È fissata per lunedì prossimo la prima votazione per l’elezione del tredicesimo Presidente della Repubblica Italiana, che succederà a Sergio Mattarella. Della figura del Capo dello Stato e di come si sia evoluta nel corso del tempo abbiamo parlato con Giulio Enea Vigevani, professore ordinario di Diritto costituzionale dell’Università di Milano-Bicocca e curatore - insieme a Carla Bassu (Università di Sassari) e Francesco Clementi (Università di Perugia) - del volume “Quale Presidente? La scelta del Presidente della Repubblica nelle crisi costituzionali”, uscito in questi giorni per Editoriale Scientifica (Napoli).
Giulio Enea Vigevani
Professore, i Costituenti che ruolo pensarono dovesse avere il Presidente della Repubblica all’interno dell’assetto istituzionale che prendeva corpo?
All’interno dell’Assemblea costituente vi furono diversità di vedute sia sul ruolo complessivo che sulle modalità di elezione. Nonostante le ampie prerogative previste dalla Costituzione, dislocate in tutti i poteri tradizionali, il Presidente della Repubblica fu concepito soprattutto quale un garante con poteri di riequilibrio, che si espandono nei momenti di crisi. Fu deciso di farlo eleggere, a scrutinio segreto e con maggioranze qualificate, dal Parlamento in seduta comune, integrato da una rappresentanza delle autonomie regionali, per rafforzarne il ruolo garante dell’unità nazionale, evitando un legame diretto con le sole Camere.
Ciascun Presidente ha messo la propria personalità nell’interpretazione del ruolo. Com’è cambiata, nel tempo, la figura del Capo dello Stato?
Da un lato c’è la personalità, dall’altro il contesto in cui ciascun Presidente è stato chiamato ad operare, cosa che ha inciso sicuramente di più. Chiamato ad affrontare situazioni di particolare difficoltà, anche il più attento ad un esercizio rigoroso dei propri poteri si è ritrovato a dover intervenire per garantire la tenuta delle istituzioni. Questo ha aumentato il tasso di politicità, ma sempre nel rispetto dello spirito della Costituzione. Proprio perché il Presidente della Repubblica interpreta un ruolo così importante e super partes, è stata sempre scelta una persona che non fosse un leader politico, ad esempio un segretario di partito in carica. L’unica eccezione è Saragat, ma guidava il Psdi, che non era certo uno dei partiti maggiori. Molto più spesso è accaduto che la scelta cadesse sul presidente (Gronchi, Cossiga, Scalfaro) o sull’ex presidente (De Nicola, Leone, Pertini, Napolitano) di uno dei due rami del Parlamento.

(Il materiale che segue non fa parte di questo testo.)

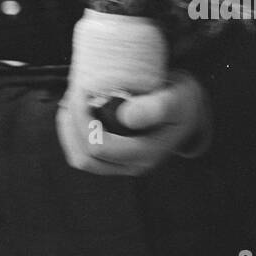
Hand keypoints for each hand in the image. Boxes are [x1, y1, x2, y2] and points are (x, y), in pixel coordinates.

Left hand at [56, 71, 208, 175]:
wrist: (187, 108)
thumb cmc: (181, 100)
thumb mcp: (177, 99)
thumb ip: (157, 108)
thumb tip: (125, 116)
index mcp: (146, 154)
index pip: (99, 146)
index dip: (82, 120)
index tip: (82, 90)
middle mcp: (133, 165)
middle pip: (85, 156)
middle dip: (71, 124)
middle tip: (74, 92)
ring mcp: (123, 164)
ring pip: (81, 158)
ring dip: (68, 130)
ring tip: (69, 101)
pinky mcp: (115, 157)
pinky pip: (84, 154)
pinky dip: (73, 133)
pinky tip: (73, 111)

Persone che avevano già dimostrato di saper svolgere un ruolo di garanzia…
Sì, e lo stesso può dirsi di Ciampi, che non era un politico, ma aveva sempre avuto ruoli tecnici o, appunto, di garanzia. Allo stesso modo è significativo come non sia mai stato eletto il Presidente del Consiglio e anche i casi di Ministri in carica sono appena quattro, quasi tutti in tempi lontani: Einaudi, Segni, Saragat e Ciampi.
Chi viene eletto, spesso compie gesti anche simbolici per “spogliarsi” della propria appartenenza politica. Pertini, dopo l’elezione, non rinnovò la tessera del Psi.

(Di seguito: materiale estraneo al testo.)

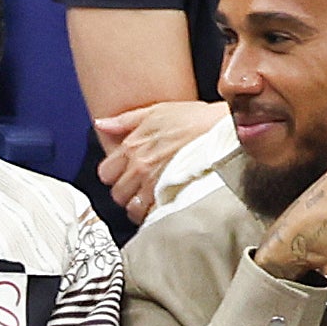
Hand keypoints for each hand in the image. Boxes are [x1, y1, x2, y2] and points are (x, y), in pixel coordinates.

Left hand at [93, 99, 229, 222]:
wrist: (224, 132)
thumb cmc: (196, 120)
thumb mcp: (156, 110)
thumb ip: (125, 121)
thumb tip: (102, 124)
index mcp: (132, 146)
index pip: (106, 173)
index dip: (114, 175)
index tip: (124, 174)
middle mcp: (139, 167)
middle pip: (117, 194)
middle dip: (126, 192)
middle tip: (138, 188)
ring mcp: (154, 184)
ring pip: (132, 208)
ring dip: (139, 206)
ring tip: (151, 200)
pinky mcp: (170, 197)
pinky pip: (151, 215)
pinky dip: (155, 214)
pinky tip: (163, 206)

Nella stessa direzione va anche la scelta di iscriversi al gruppo misto una volta terminato il mandato e assunta la carica di senatore a vita.
Nelle ultime settimane si è affacciata l’ipotesi di introdurre uno sbarramento alla rielezione del Presidente in carica. Perché, pur avendo previsto una durata del mandato piuttosto ampia, in Costituzione non fu stabilito un limite al numero dei mandati?
Per le cariche politiche, in Costituzione non furono previsti limiti di mandato. Dei limiti sono stati introdotti in tempi successivi, ad esempio per i sindaci. In ogni caso lo spirito costituzionale, per quanto riguarda il Presidente della Repubblica, non è quello del doppio mandato. Il caso di Napolitano è del tutto eccezionale e fa bene Mattarella ad opporsi alla rielezione, perché una seconda volta consecutiva lascerebbe pensare all’introduzione di una prassi.